Calvinball

Calvinball is the name of a fictional sport coined by cartoonist Bill Watterston in his syndicated comic strip Calvin and Hobbes. In the strip, Calvinball is a sport where the participants make up the rules as they go along. But the word has not remained within the confines of the comic and is now being used in other contexts where the “rules” are constantly changing.
Calvin and Hobbes ran from 1985–95. The strip centers around the imagination of a small boy, Calvin, and his stuffed tiger, Hobbes, who comes to life in Calvin’s imagination. Enormously popular and critically acclaimed, the comic strip is recognized as one of the greatest of the genre. Calvinball first appeared in the 5 May 1990 strip.

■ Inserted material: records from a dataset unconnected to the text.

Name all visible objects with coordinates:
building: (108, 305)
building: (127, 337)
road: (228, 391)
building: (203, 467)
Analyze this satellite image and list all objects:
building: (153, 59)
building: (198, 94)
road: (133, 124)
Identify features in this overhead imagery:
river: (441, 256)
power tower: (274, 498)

True to its nature, Calvinball could not be restricted by artificial boundaries and broke free of the strip with blinding speed. Use of the word appears in an October 1990 article by Lars T. Lih on Russian politics during the collapse of the Soviet Union:
Several years ago Sovietologist Robert Tucker wrote that “history is on the move again in the Soviet Union”; today, history has been galloping at a frantic pace. Outside observers could not figure out the new rules of the game—but then, neither could the players themselves. Soviet politics seems to be a form of Bill Watterson’s Calvinball, where the only rule is that the same rules are never used twice.

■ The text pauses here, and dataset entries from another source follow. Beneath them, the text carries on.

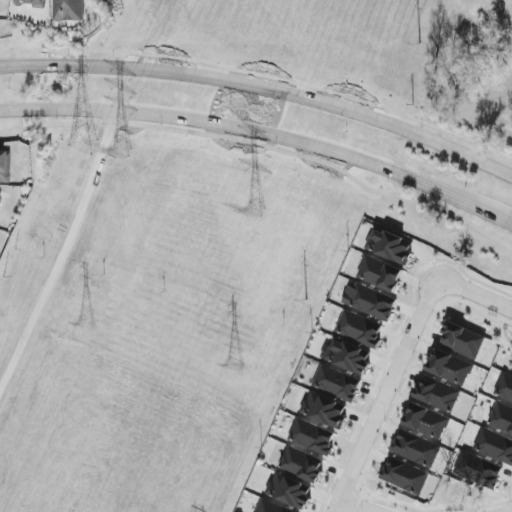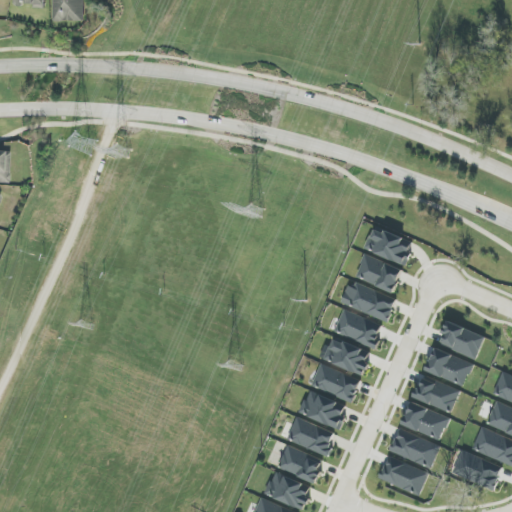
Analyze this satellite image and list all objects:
building: (2, 0)
building: (31, 3)
building: (69, 10)
road: (156, 35)
road: (180, 36)
power tower: (418, 49)
road: (262, 89)
road: (249, 131)
road: (265, 149)
power tower: (119, 151)
building: (5, 166)
power tower: (252, 211)
road: (499, 217)
power tower: (45, 229)
road: (47, 236)
road: (59, 243)
building: (390, 246)
building: (380, 274)
power tower: (308, 295)
building: (370, 302)
power tower: (80, 327)
building: (360, 329)
building: (463, 340)
building: (348, 357)
power tower: (234, 366)
building: (450, 368)
road: (449, 379)
building: (337, 383)
building: (504, 387)
building: (438, 394)
road: (385, 395)
building: (325, 410)
building: (502, 418)
building: (427, 421)
building: (313, 437)
building: (495, 446)
building: (416, 450)
building: (302, 464)
building: (479, 471)
building: (405, 476)
building: (290, 491)
building: (271, 508)
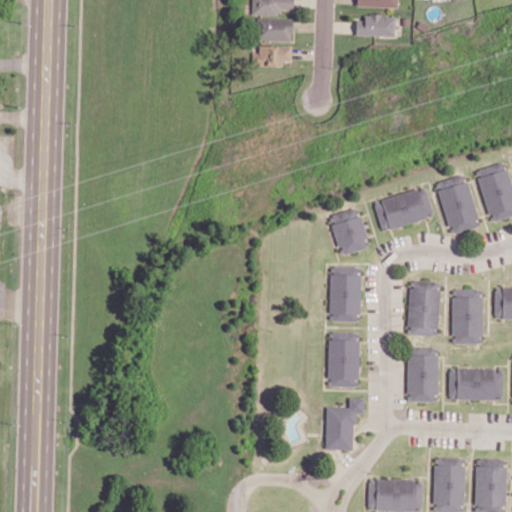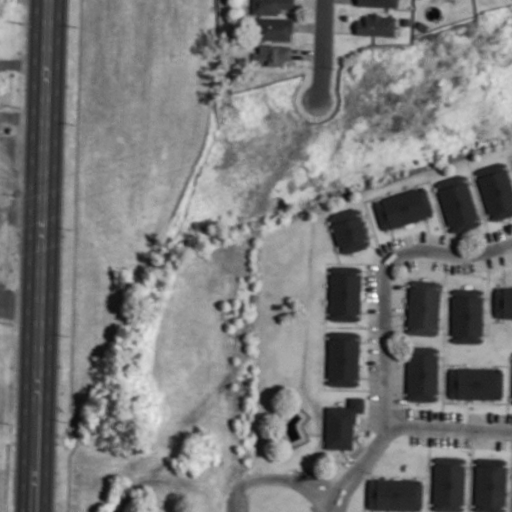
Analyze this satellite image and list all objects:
building: (376, 3)
building: (269, 6)
building: (374, 25)
building: (273, 28)
road: (324, 51)
building: (271, 55)
road: (24, 63)
road: (10, 164)
building: (496, 190)
building: (456, 203)
building: (402, 208)
building: (348, 230)
road: (42, 256)
road: (386, 282)
building: (344, 293)
building: (502, 301)
building: (423, 307)
building: (466, 315)
building: (342, 358)
building: (421, 373)
building: (474, 383)
building: (341, 424)
road: (447, 434)
road: (356, 471)
road: (279, 482)
building: (447, 484)
building: (489, 485)
building: (394, 494)
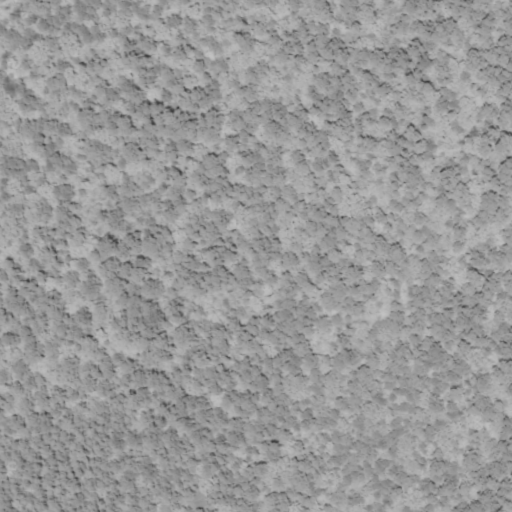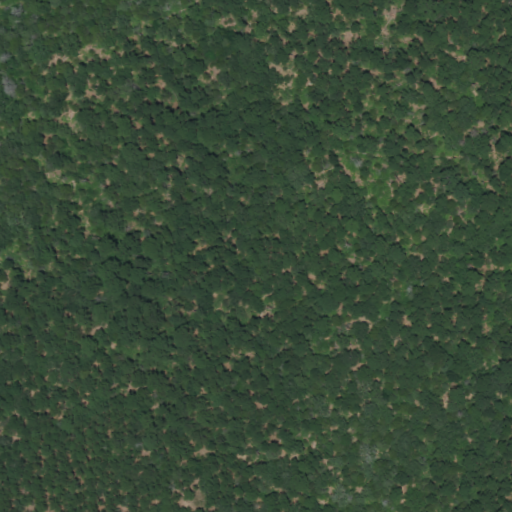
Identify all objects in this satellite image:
road: (498, 264)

And by 1994 it was appearing without explanatory reference to the comic. From a book by Travis A. Haskins published that year that uses Calvinball in a sports context:
“There'll be a team championship and an individual championship,” he pronounced, resorting to Calvinball procedures to preserve his chances for victory. “The individual champ will be the one with the lowest point total for the two games. The scorekeeper will have to keep team totals and individual totals.”

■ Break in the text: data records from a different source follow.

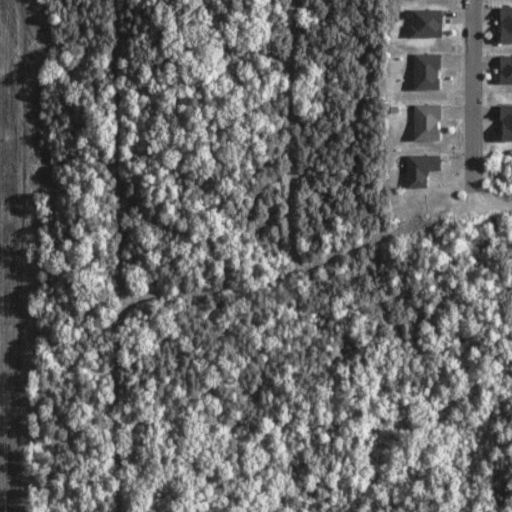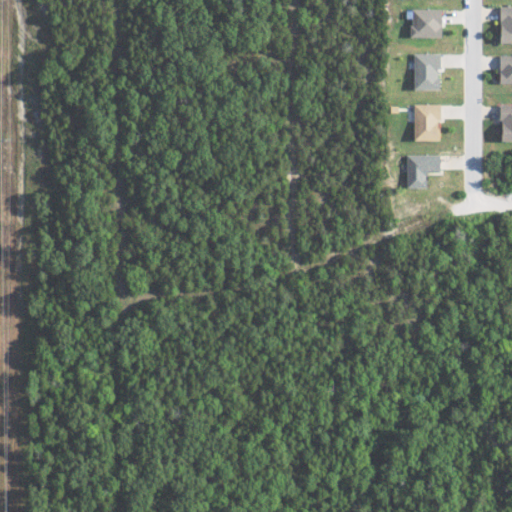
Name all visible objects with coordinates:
building: (422, 22)
building: (503, 24)
building: (503, 68)
building: (422, 71)
road: (475, 102)
building: (422, 121)
building: (503, 122)
power tower: (6, 138)
building: (417, 168)
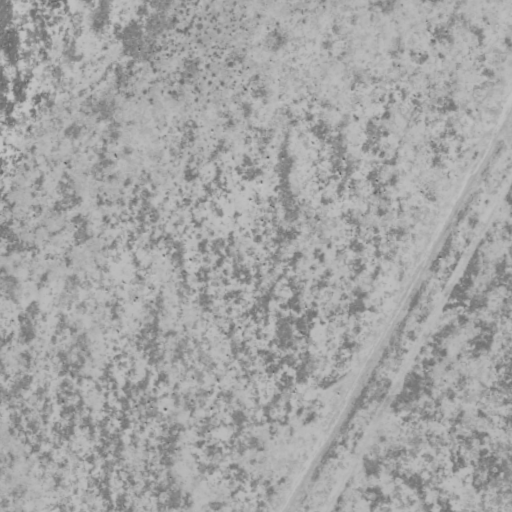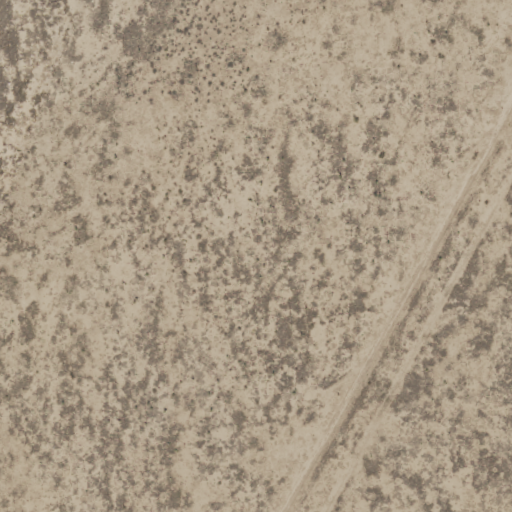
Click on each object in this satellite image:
road: (398, 307)
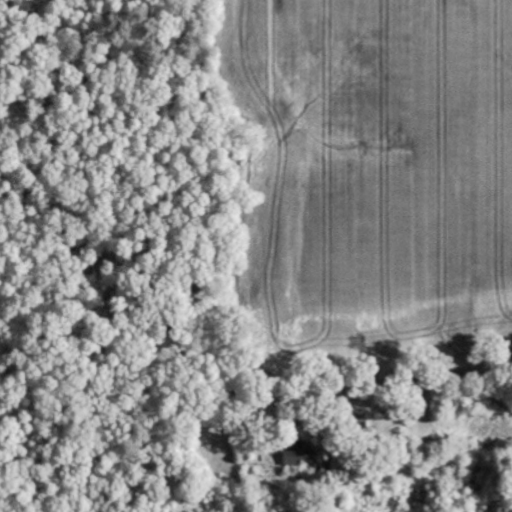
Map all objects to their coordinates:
road: (406, 379)
building: (297, 455)
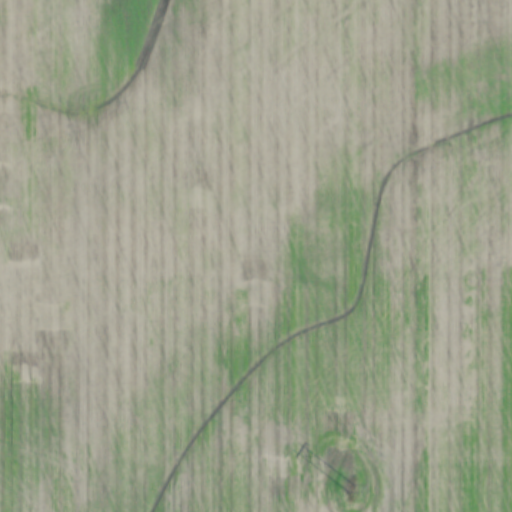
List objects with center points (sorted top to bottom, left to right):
power tower: (353, 491)
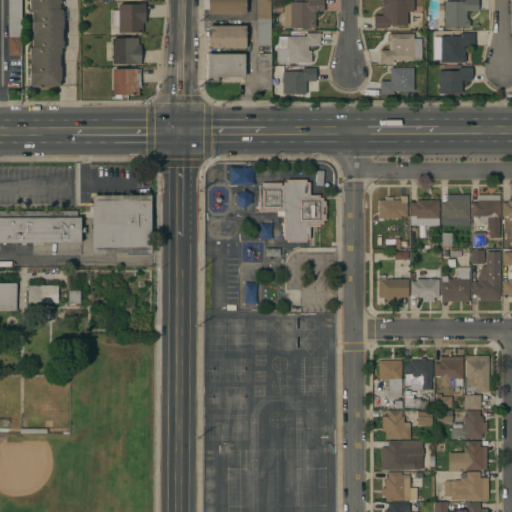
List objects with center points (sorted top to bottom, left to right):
building: (224, 7)
building: (226, 7)
building: (457, 12)
building: (458, 12)
building: (299, 13)
building: (300, 13)
building: (392, 13)
building: (393, 13)
building: (128, 18)
building: (129, 18)
building: (263, 23)
building: (12, 27)
building: (13, 27)
building: (262, 31)
road: (179, 32)
building: (225, 37)
building: (226, 37)
road: (349, 37)
road: (501, 40)
building: (44, 43)
building: (45, 43)
building: (450, 47)
building: (454, 47)
building: (295, 48)
building: (296, 48)
building: (401, 48)
building: (401, 48)
building: (124, 51)
building: (125, 51)
road: (68, 66)
building: (223, 66)
building: (224, 66)
building: (263, 72)
building: (295, 80)
building: (296, 80)
building: (397, 80)
building: (451, 80)
building: (452, 80)
building: (124, 81)
building: (124, 81)
building: (397, 81)
road: (179, 99)
road: (309, 130)
road: (396, 130)
road: (474, 131)
road: (34, 132)
road: (220, 132)
road: (123, 133)
traffic signals: (179, 133)
road: (434, 172)
building: (318, 178)
road: (179, 181)
road: (34, 188)
building: (290, 207)
building: (292, 207)
building: (391, 208)
building: (392, 208)
building: (506, 208)
building: (454, 210)
building: (454, 210)
building: (487, 212)
building: (487, 212)
building: (422, 213)
building: (424, 213)
building: (507, 215)
building: (120, 221)
building: (120, 224)
building: (39, 227)
building: (39, 229)
building: (478, 239)
building: (445, 240)
building: (476, 257)
road: (89, 258)
building: (506, 258)
building: (507, 258)
building: (486, 275)
building: (487, 278)
building: (455, 286)
building: (506, 286)
building: (507, 286)
building: (455, 287)
building: (392, 288)
building: (425, 288)
building: (392, 289)
building: (423, 289)
building: (41, 294)
building: (42, 294)
building: (73, 296)
building: (7, 297)
building: (7, 297)
road: (356, 320)
road: (434, 331)
building: (447, 369)
road: (178, 370)
building: (449, 370)
building: (476, 372)
building: (417, 374)
building: (476, 374)
building: (390, 375)
building: (390, 376)
building: (415, 378)
building: (413, 401)
building: (443, 402)
building: (470, 402)
building: (472, 402)
building: (443, 417)
building: (422, 418)
building: (423, 418)
building: (394, 425)
building: (394, 426)
building: (468, 426)
building: (468, 426)
building: (400, 455)
building: (401, 455)
building: (467, 458)
building: (467, 458)
building: (397, 487)
building: (465, 487)
building: (466, 487)
building: (397, 488)
building: (396, 507)
building: (440, 507)
building: (394, 508)
building: (471, 508)
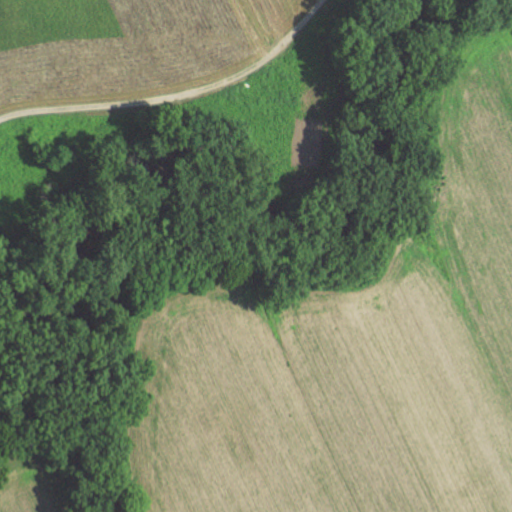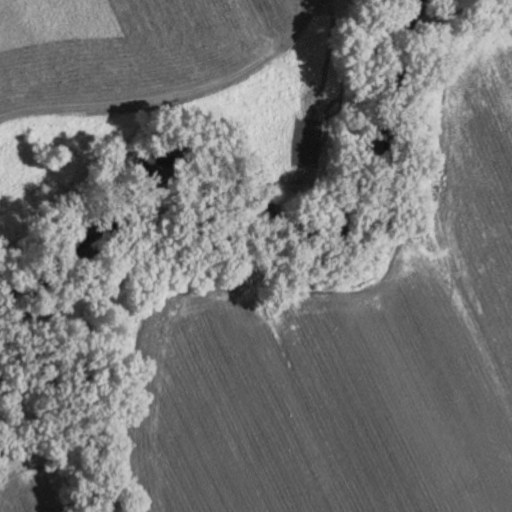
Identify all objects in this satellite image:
crop: (128, 43)
road: (173, 97)
crop: (340, 347)
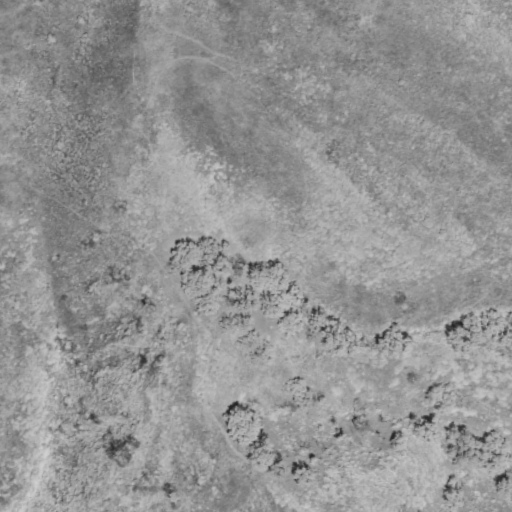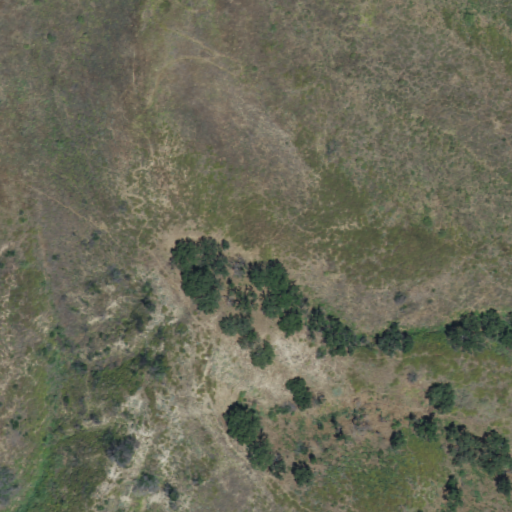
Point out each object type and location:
road: (153, 187)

And by early in the new century, Calvinball was being used both outside of the context of sports and without reference to the comic strip, indicating the concept was firmly embedded in the popular imagination. There is this by Phillipe Duhart in the September 2003 alternative zine Destroy All Monthly about the recall of Gray Davis that would eventually put Arnold Schwarzenegger in the California governor’s mansion:
How is it that the employment of paid-by-the-signature petition-gatherers by a millionaire with gubernatorial aspirations defined as a grassroots, populist movement? Gray Davis has dubbed this recall a “right-wing conspiracy.” In examining the recent shenanigans of Republicans in manipulating and undoing elections—i.e. the Clinton impeachment, the 2000 Florida election debacle, and this year's quasi-legal gerrymandering in Texas—it does seem that the Right is playing “Calvinball” with the Democratic system. But the voters will triumph in the end. And Schwarzenegger will be our governor. That's the degree of faith I have in the electorate.
Sources:
Duhart, Phillipe. “Who Are You to Accuse Me?” Destroy All Monthly, September 2003, 86/1. Archive.org.
Haskins, Travis A. Darin: A Soulprint. Orange, California: Soulprint, 1994, 122. Archive.org.
Lih, Lars T. “Soviet Politics: Breakdown or Renewal?” Current History, 89:549, October 1990. 309–12 at 309/1. JSTOR.
Oxford English Dictionary Online, March 2025, s.v. Calvinball, n.
Watterston, Bill. Calvin and Hobbes. Andrews McMeel Publishing. 5 May 1990.